Building Quokkabot Part 3: Moving to Azure Static Web Apps

Last week I got the chance to speak at Microsoft Build, and do a first-look demo on their newly announced featured - Azure Static Web Apps. And as I didn’t get access to Static Web Apps until they same time everyone else did (the day before my demo), I got to showcase how simple it was the first time you used it (ok, so maybe it was the second time that I’d used it).

Deploying from GitHub

Using an existing static site, with information about Quokkabot, built with Eleventy, I set up the continuous deployment pipeline which uses a GitHub action to trigger the site to rebuild in Static Web Apps.

From the Azure Portal, create a new resource for Static Web App (currently in preview)
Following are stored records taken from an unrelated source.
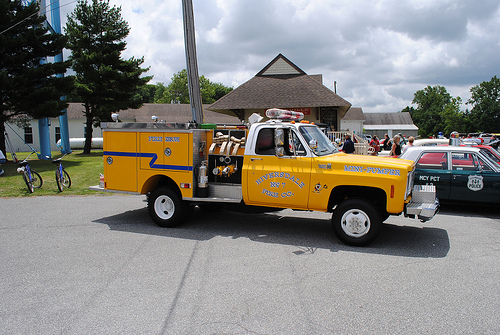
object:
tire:
[145, 185, 188, 228]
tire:
[329, 195, 382, 245]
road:
[1, 193, 499, 334]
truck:
[99, 106, 438, 248]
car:
[391, 145, 499, 211]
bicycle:
[48, 154, 71, 194]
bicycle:
[17, 154, 44, 195]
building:
[363, 112, 419, 143]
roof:
[362, 111, 413, 123]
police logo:
[465, 173, 485, 191]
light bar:
[265, 106, 306, 120]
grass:
[1, 149, 105, 197]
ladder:
[180, 0, 205, 126]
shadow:
[91, 205, 449, 259]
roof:
[204, 52, 350, 112]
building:
[204, 53, 350, 132]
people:
[338, 133, 417, 158]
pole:
[50, 0, 74, 156]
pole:
[35, 0, 53, 157]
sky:
[0, 0, 499, 113]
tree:
[59, 0, 157, 154]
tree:
[1, 0, 78, 163]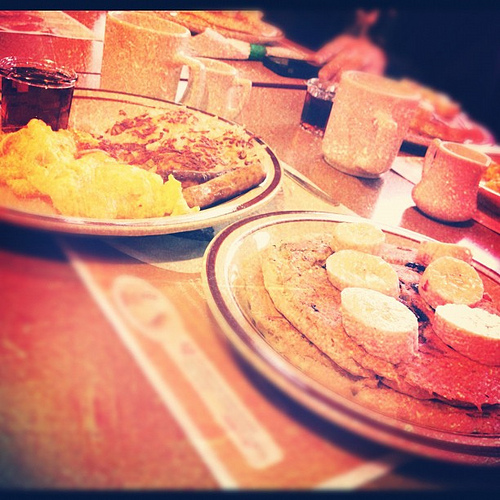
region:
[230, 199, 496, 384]
pancakes with bananas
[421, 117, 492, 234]
small creamer mug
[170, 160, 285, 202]
browned link sausage on plate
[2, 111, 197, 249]
scrambled eggs on plate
Select your Azure subscription and resource group (for now, Static Web Apps is free), you’ll need to authorise your GitHub account and select the repository and branch you’re deploying from.

Specify the details for the site build, my static site sits in the root folder of the repository, and builds out to a folder called _site. While I don’t have an API to include there yet, leaving the API location as is is fine (if they can’t find the api folder, they’ll ignore it.

Next, click Review + create to create the new resource.

This will automatically create a workflow file in your repo, with a GitHub action to build the site and deploy it to Azure.

That’s it. You’re done.

Setting a Custom Domain

In the Azure portal, you can add a custom domain to your application. Click to Add a new domain, and setup the DNS records provided, then wait to verify the DNS changes.

Again, you’re done.

Adding an API back end

I already had a separate repository where I was running the Quokkabot back end on Azure Functions, so as Static Web Apps uses Azure Functions for the back end that was also simple to integrate, as it’s set up from the start.

I created a new folder in the static site project called api and copied all the files from the API repository over, then deployed the updates.

When the GitHub action detects the API folder, it will deploy that part of the project to Azure Functions. These functions then appear in the Azure portal with the static site.

Gotchas

Azure Static Web Apps has only been available for a week, is still in preview and therefore not suited to production apps. But so far this is a really great product, great integrations and simple and easy to use. There are a few gotchas or issues though

Node Modules

During the build process, Azure uses it’s own node_modules folder to install things in, __oryx_prod_node_modules, which as it wasn’t called node_modules, my Eleventy site tried to build out the content 🤦‍♀️. This was an easy fix though, by adding that folder to the .eleventyignore file, the build ignored it.

Azure Functions

Fixed

While Static Web Apps does use Azure Functions for the API back ends, there’s a layer that sits between the two, which currently stops the API sending custom headers with the response (such as Content-Type). This has been lodged as an issue though and should be fixed shortly.

Update 1-June-2020: This issue has now been fixed, and Azure functions are now passing through custom headers.


You can see the live site at quokkas.amyskapers.dev.